START Available data

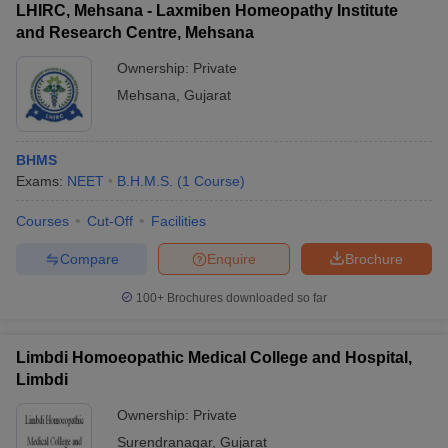
LHIRC, Mehsana - Laxmiben Homeopathy Institute
and Research Centre, Mehsana
Ownership:
Private
Mehsana
,
Gujarat
BHMS
Exams:
NEET
B.H.M.S.
(
1
Course
)
Courses
Cut-Off
Facilities
Compare
Enquire
Brochure
100+
Brochures downloaded so far
Limbdi Homoeopathic Medical College and Hospital,
Limbdi
Ownership:
Private
Surendranagar
,
Gujarat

END Available data

**Action item**: Filter the records above and return every line that holds the word "Limbdi".

**Your solution**:
Limbdi Homoeopathic Medical College and Hospital,
Limbdi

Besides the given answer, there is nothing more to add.